Rhus wanted to power through the water. He wanted to skim the ice sheets at the moon’s surface while on his back, watching the small bubbles trapped beneath the frozen water wobble as he sliced under them. He wanted to dive down to the depths and slalom the ridge again.
He wanted to swim.
He radiated a happy blue and purple as he followed Salvia back to the station, wondering if she understood how lucky she was. All this time, she was living in the most perfect environment imaginable while he was trawling the vacuum between planets. As much as the trip on the spaceship had impressed and fascinated him, the feel of free-moving water against his skin told him he was finally home. He just hoped nobody would try to take it away from him.
The woman Salvia referred to as Dr. Faisbain was waiting for them at Hatch Number Five. She looked older than a lot of the people who had accompanied him in the spaceship, but she also looked kinder. Certainly, she was a lot more relaxed than the courteous yet stiff captain of the Nemo, Haber. The ship crew were often very serious and intense, even when supposedly relaxing, and they didn’t smile as often as Dr. Faisbain. Rhus thought she must be a very important person to be given such a position at the Europa station.

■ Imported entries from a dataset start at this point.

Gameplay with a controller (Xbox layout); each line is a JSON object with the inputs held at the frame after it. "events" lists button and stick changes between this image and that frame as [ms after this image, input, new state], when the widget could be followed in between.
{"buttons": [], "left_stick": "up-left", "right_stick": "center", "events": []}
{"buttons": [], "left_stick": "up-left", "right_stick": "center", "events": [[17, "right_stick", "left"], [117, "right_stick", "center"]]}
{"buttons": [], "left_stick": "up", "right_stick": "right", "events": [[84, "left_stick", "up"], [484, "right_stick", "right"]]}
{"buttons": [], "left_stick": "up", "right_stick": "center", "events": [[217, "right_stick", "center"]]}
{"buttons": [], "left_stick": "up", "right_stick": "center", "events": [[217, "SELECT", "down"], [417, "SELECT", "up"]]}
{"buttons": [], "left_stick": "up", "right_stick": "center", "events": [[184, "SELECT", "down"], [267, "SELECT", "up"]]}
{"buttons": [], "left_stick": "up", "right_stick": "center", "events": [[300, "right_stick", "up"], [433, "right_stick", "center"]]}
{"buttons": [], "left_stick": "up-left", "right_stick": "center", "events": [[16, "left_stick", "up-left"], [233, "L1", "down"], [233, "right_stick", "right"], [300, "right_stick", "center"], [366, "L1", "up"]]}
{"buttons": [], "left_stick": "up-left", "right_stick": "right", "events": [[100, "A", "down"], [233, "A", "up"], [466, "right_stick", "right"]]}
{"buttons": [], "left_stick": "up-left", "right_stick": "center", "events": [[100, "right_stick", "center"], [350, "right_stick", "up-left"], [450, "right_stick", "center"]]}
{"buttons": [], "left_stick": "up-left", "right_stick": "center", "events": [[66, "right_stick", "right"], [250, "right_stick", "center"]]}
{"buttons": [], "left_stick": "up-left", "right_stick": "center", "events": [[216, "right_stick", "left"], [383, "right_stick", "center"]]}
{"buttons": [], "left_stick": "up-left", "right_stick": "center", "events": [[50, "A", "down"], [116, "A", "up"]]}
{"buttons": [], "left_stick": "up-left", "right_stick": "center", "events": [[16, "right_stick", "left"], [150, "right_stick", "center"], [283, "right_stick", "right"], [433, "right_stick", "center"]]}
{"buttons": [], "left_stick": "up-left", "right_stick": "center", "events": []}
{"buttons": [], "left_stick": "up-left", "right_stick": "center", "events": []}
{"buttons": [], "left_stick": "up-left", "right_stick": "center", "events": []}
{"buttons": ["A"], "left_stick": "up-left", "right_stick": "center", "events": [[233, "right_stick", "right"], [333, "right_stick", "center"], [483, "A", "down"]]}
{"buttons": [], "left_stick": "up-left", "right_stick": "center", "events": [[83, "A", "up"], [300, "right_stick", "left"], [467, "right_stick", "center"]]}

“I brought him back in one piece,” Salvia was saying to her.
Salvia’s voice was higher than his. In the background, through the porthole’s window, he heard the faint vibration of her voice as it was piped into the launch bay, artificially deepened and processed so normals could understand it. He remembered that they did the same to him on the Nemo.
“That’s good,” Faisbain said with a smile, “but, if you don’t mind, Salvia, we’d like to keep Rhus overnight at the lab for observation.”
“Observation?” Salvia’s feet glowed red with dismay but Rhus noticed that she made sure to keep those extremities below the level of the porthole. He didn’t know how Salvia was able to keep her emotions so controlled like that. He couldn’t do it. He would have to ask her to teach him.
“Now that he’s had some exercise on Europa and a chance to breathe its water, we’ll need to do a full health check-up. He’s been in a very limited environment up till now and we want to make sure his body can cope with conditions on the moon.”
“But didn’t you make him so he could cope?”
Rhus was surprised at Salvia’s question. Only a little while ago, he was convinced she didn’t care if he stayed or left. Now, she appeared to be arguing on his behalf.
“We did,”Faisbain nodded, “but sometimes things go wrong. Things we might not be aware of until we’ve done a full examination. Don’t worry, I’m sure he’ll be fine. Once we’ve checked his health, we’ll insert the tracking beacon then we’ll release him to begin work tomorrow.”
Salvia’s feet pulsed a quick flash of vivid scarlet—anger—before being cloaked in the simmering darker red again.
“You have some work for us to do?” she asked.
“We kept our side of the bargain, remember?”
What were they talking about? Rhus wanted to interrupt and ask but there was such an air of intensity between the two women that he didn’t dare. Besides, he was starting to feel very tired. Maybe a bit of a rest was exactly what he needed.
It was Faisbain who broke the tension by moving away from the porthole and stretching her shoulders. Watching intently, Rhus repeated the action in the cool, dark water.
“Tomorrow, Salvia.” This time, the scientist’s voice brooked no objections.
The metal hatch next to the porthole slid open. Rhus swam over to it and looked up into the tube of water.
“We’ll complete our tests as quickly as possible.” Faisbain’s voice again. “I promise.”
With a last look at Salvia, who gave him a reluctant nod, Rhus swam up into the tube and tried not to notice the lid screwing shut beneath his feet.